Zaduszki, 2 listopada 2025r. W niedzielne popołudnie, a może lepiej powiedzieć już wczesnym wieczorem Jagiellonia podejmie przy Słonecznej zespół Rakowa Częstochowa w ramach 14. kolejki ekstraklasy.
Klub z Częstochowy powstał w 1921 roku jako "Rakovia" i kilkakrotnie zmieniał nazwy, a przez wiele lat nosił miano RKS (Robotniczy Klub Sportowy). Od początku istnienia związany z hutą Hegenscheidt – jedną z największych firm przemysłowych w regionie. W okresie międzywojennym Raków rywalizował na szczeblu okręgowym, a zawodnikami byli w głównej mierze pracownicy huty. Po II wojnie światowej klub został reaktywowany i stopniowo wspinał się w hierarchii ligowej, jednak przez wiele dekad był uznawany za klub regionalny. Do lat 70. XX wieku Raków grał głównie w III i II lidze, choć okazjonalnie awansował do wyższych klas rozgrywkowych. Mimo braku sukcesów, klub zawsze cieszył się dużym wsparciem kibiców z dzielnicy Raków i całej Częstochowy. Przełom w historii Rakowa Częstochowa nastąpił po 2016 roku, kiedy to klub awansował do I ligi, a następnie rozpoczął budowanie drużyny, która w ciągu kilku sezonów awansowała na szczyt piłkarskiej Polskę. Awans do Ekstraklasy w sezonie 2018/2019 był symbolicznym wejściem do krajowej elity po latach pracy u podstaw. W 2014 roku Raków przejął Michał Świerczewski, właściciel firmy x-kom. Postawiono na długofalowy rozwój. Przełomowym był sezon 2020/2021, kiedy to Raków zdobył Puchar Polski, pokonując Arkę Gdynia 2:1, oraz zakończył sezon jako wicemistrz Polski. Rok później powtórzył ten sukces, a w sezonie 2022/2023 sięgnął po historyczne, pierwsze w swojej historii mistrzostwo Polski.

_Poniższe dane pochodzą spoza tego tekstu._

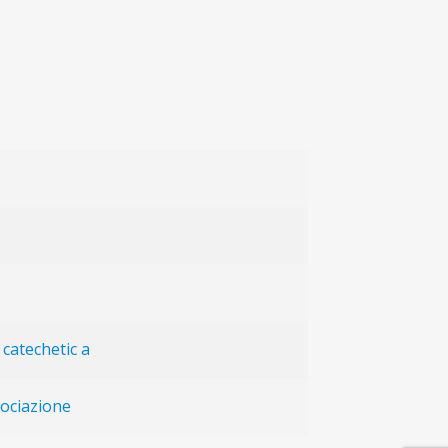
 catechetic a
sociazione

Do te pory oba zespoły mierzyły się ze sobą 14 razy, dwa razy w rozgrywkach Pucharu Polski oraz dwanaście razy w ekstraklasie. 5 razy wygrywała Jaga, sześciokrotnie lepsze były Medaliki, a trzykrotnie mieliśmy remis. W poprzednim sezonie w Częstochowie wygrała Jaga, a w Białymstoku mieliśmy dwubramkowy remis.
W minionym tygodniu oba zespoły awansowały do 1/8 rozgrywek Pucharu Polski. Jaga w Legnicy pokonała miejscową Miedź 3:2, a Raków w Częstochowie bez problemów pokonał 3:0 Cracovię.
Podopieczni Marka Papszuna aktualnie zajmują 8 miejsce w tabeli z dorobkiem 17 punktów. Mimo tego w ostatnich czterech meczach jutrzejsi goście punktują dobrze, a co za tym idzie możemy spodziewać się dobrego meczu z solidną drużyną. Aktualne miejsce w tabeli to nie jest szczyt marzeń klubu z Częstochowy, szczególnie patrząc na transfery jakich dokonali przed obecnym sezonem. Jednym z nich była wymiana na linii obu zespołów. Do Częstochowy przeniósł się Fadiga, gdzie regularnie trafia bromki, a do Białegostoku trafił Dawid Drachal, o którego mocno zabiegał Łukasz Masłowski. W najbliższym spotkaniu nie zobaczymy wśród gości dobrze znanego w Białymstoku Frana Tudora, który opuścił ostatni mecz z kontuzją. Do zdrowia wraca również Sławomir Abramowicz i zapewne naszego bramkarza również nie zobaczymy w niedzielnym spotkaniu.
Jaki to będzie mecz? Możemy spodziewać się od początku meczu naporu naszego zespołu przejęcia inicjatywy i jak najszybszym strzeleniu gola. Czy to się uda? Jak się potoczy mecz? Zobaczymy, ale wierzymy, że zwycięstwo i dobra passa po stronie Jagiellonii będzie trwać.